On a balmy spring day in Ironwood Forest National Monument, volunteers work up a sweat as they plant native bushes and sweep away the vehicle tracks that cut across the Sonoran Desert landscape. Arizona's Ironwood Forest is one of 15 national monuments in the Bureau of Land Management's National Landscape Conservation System. The monument already relies on volunteers for much of its restoration work, but it may become even more dependent in the coming months: The National Landscape Conservation System faces a 15 percent budget cut this year, the largest since its inception in 2000.
The little-known program was created under Interior Secretary Bruce Babbitt to recognize and protect vast expanses of BLM land. The system oversees wild and scenic rivers, historic trails, wilderness areas, national conservation areas, and national monuments; 800 units in all, spanning some 26 million acres. It was intended to put the BLM on par with the National Park Service as a manager of awe-inspiring public lands.
But the National Landscape Conservation System has been losing ground on funding, and will continue to do so under President Bush's proposed 2008 budget, which slashes funds by $8.56 million from the last enacted 2006 budget. The system already struggles with understaffing and growing visitor use. Now it's likely to be even more hard-pressed to protect archaeological sites, clean up illegal dumping, and perform needed restoration work. Ironically, the cuts come as the administration touts proposed increases to the National Park Service budget. And funding for oil and gas projects on BLM lands is also slated to rise; for example, $12.9 million has been earmarked to facilitate leasing in the Arctic National Wildlife Refuge.

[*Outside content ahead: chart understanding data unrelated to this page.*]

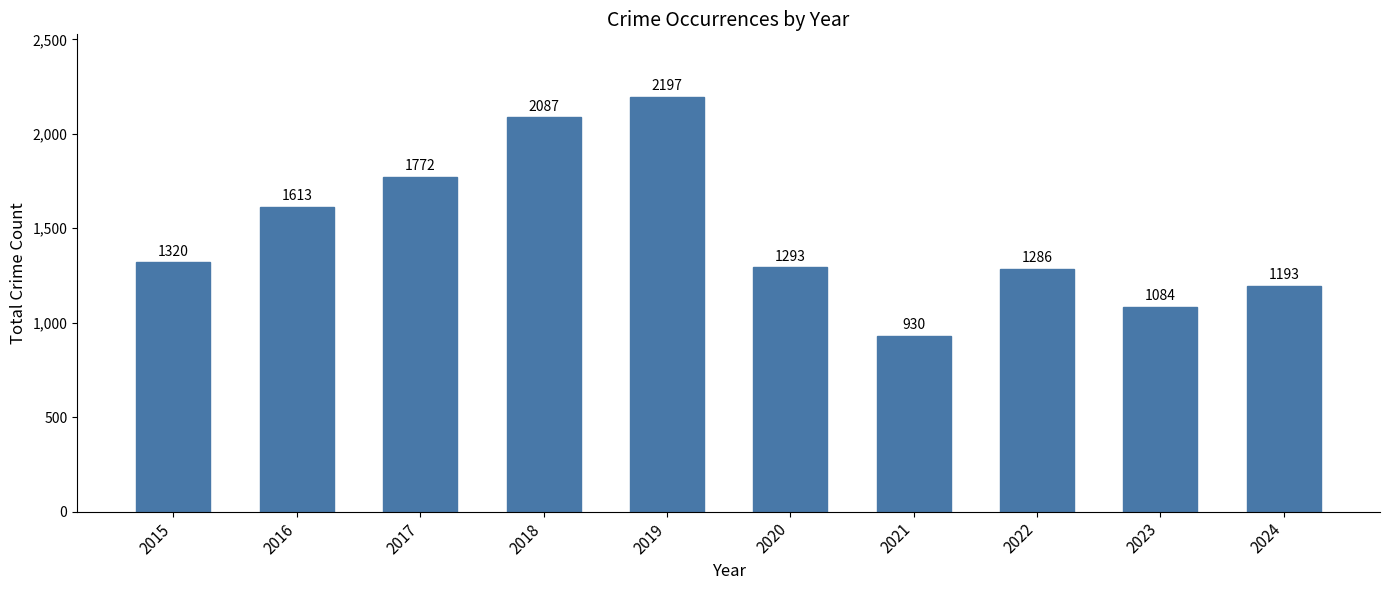

What is the approximate value at 2016, to the nearest 100?

1600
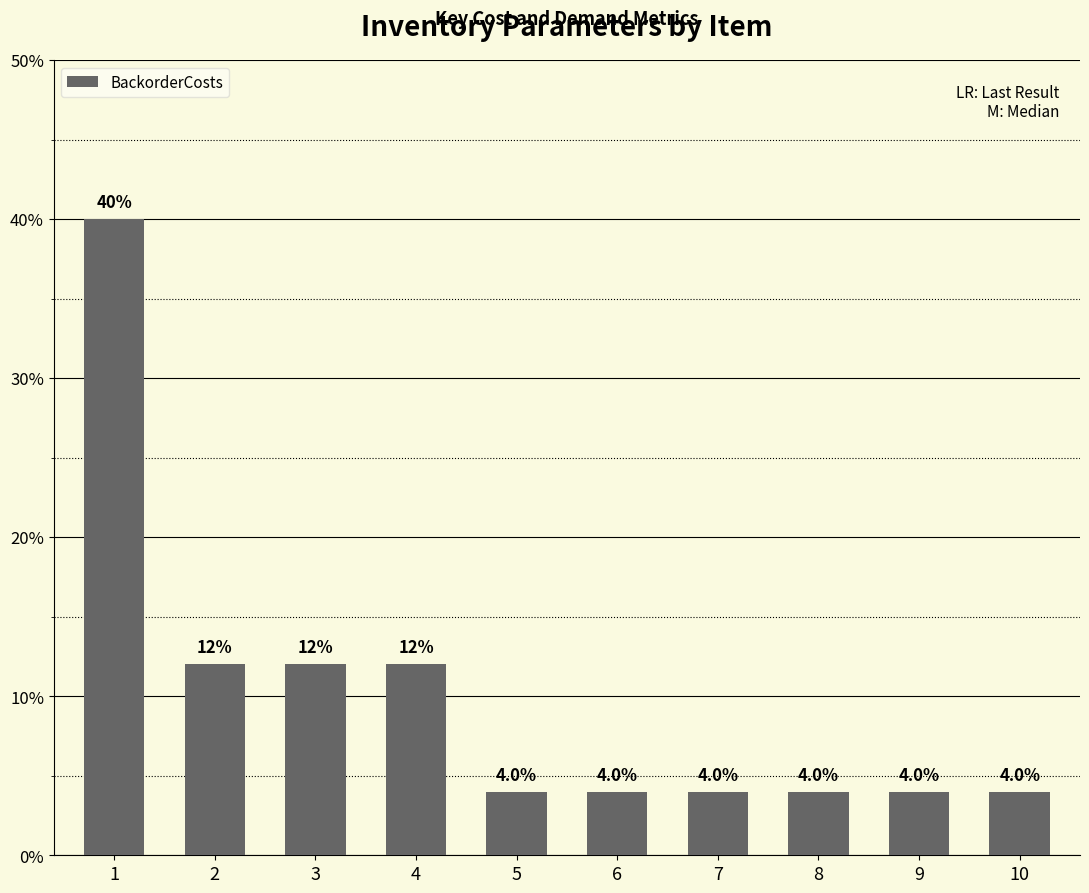

The value at 7 is 2. True or false?

False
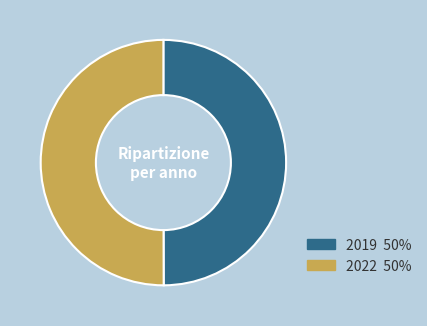

Is the sum of 2022 and 2019 greater than half?

Yes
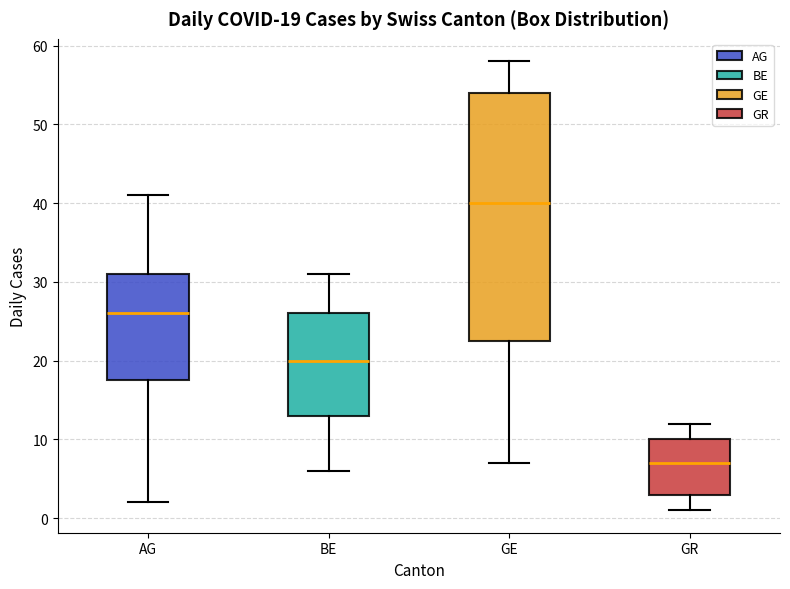

Which box has the highest median line?

GE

The National Landscape Conservation System has strong supporters in Congress, though. In February, members of a house caucus on the beleaguered system spoke out against the cuts, as did Sen. Ken Salazar, D-Colo. In a press release, Rep. Raul Grijalva, D-Ariz, a caucus co-chair, said funding should be increased, not slashed, for "the crown jewels of our public lands." In March, caucus members will host a briefing to drum up more congressional support.
In the meantime, land managers are racking their brains for ways to make do with less. At Ironwood Forest, which has to contend with illegal immigration and growing use as nearby cities expand, Manager Scott Berkenfield says that means "looking for as many partners on as many projects as possible."